Posted to dev@hdt.apache.org by Evert Lammerts <ev...@gmail.com> on 2013/03/16 22:54:09 UTC

Re: Early aims

Hi all,

I finally got a chance to have a look at what's been happening so far. I'm
not familiar with eclipse plugin development so I'm just going to spend
some time trying to fix some of Bob's jiras.

There's been a little discussion on the feature roadmap, but no resolution
yet. I share Bob's vision on where HDT should move to, at
http://wiki.apache.org/hdt/HDTProductExperience. I also like Adam's idea of
an early release, even if it's limited to MR job development and HDFS
browsing for 0.23 and 2.x. I think it would provide a fast feedback loop
that shows us whether we're on the right track with the small increments in
functionality we've added.

A little story to support this approach. The platform I set up at my last
job was a single kerberos secured cluster running 0.20.205.0, used by
researchers from lots of different institutes. Some work together, others
don't, and all connect from within their own networks from their own
machines - a true multi-tenant service with lots of heterogeneity in client
(lap- & desktop) configurations. I gave my users ant targets for submitting
their jobs from within Eclipse, which was a simple but effective way for
them to run MR jobs against the cluster. With the ant targets I gave them a
pre-configured Hadoop release and a krb5.ini. I also helped them export
JAVA_HOME, put the kerberos config in the right place, and set up FireFox
or Chrome for accessing the SPNEGO secured web interfaces of the JT and the
NN. This very basic setup worked well enough, but required hands-on support
quite a lot, due to conflicts with existing Hadoop installations,
environment variables, Kerberos configs, network, and so on. Most of Hadoop
is platform independent, but, at least in 0.20.x, the devil is in the
details.

Dealing with the heterogeneity on the client side was not easy, and then I
only supported Linux and OS X (although eventually I did manage to get
everything to work on Windows as well). It is going to be a challenge
getting even basic functionality to work across clients _and_ across Hadoop
installations and configurations. I'm not saying this to temper enthusiasm,
I'm just trying to argue that we should work in baby steps and get as much
feedback as possible, as soon as possible.

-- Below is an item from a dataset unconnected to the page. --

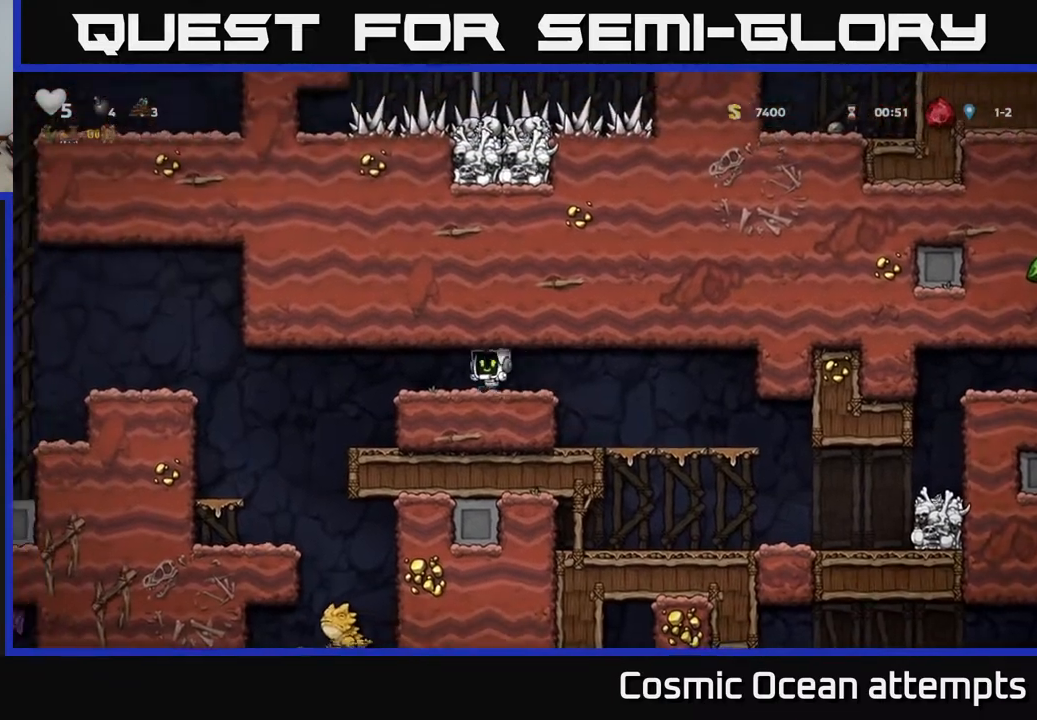
{"buttons": [], "left_stick": "center", "right_stick": "center", "events": [[367, "DPAD_LEFT", "up"]]}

Anyway, just thought I'd share the experience. I'm going to dig through the
code a bit. I should be able to put some effort in during the remainder of
March. Although, probably not next week - any of you guys going to Hadoop
Summit here in my hometown?

Evert


On Thu, Jan 17, 2013 at 9:10 PM, Adam Berry <ad...@apache.org> wrote:

> Hello all,
>
> I thought while I'm making progress on the initial split of the code, that
> we could take a moment to talk about a rough early outline.
>
> So in the original project proposal, we laid out the initial goals of the
> project (http://wiki.apache.org/incubator/HadoopDevelopmentToolsProposal).
>
> Basically right now the features are MapReduce development (wizards, hadoop
> launches) and HDFS access, so getting those working with multiple versions
> of hadoop would be the first target. I think we could make this happen,
> including documentation and tests in the next few months, by end of Q1
> would be a nice (yes, its also aggressive) thing to shoot for.
>
> With a release in hand we can target various places to grow our visibility
> (as Bob brought up) and hence grow the community. At that point I think we
> will start to feel where to go next, things like Pig are attractive targets
> for tools, but as we drive and build the community the direction will
> become clearer.
>
> So what else would people like to throw into the ring here?
>
> Cheers,
> Adam
>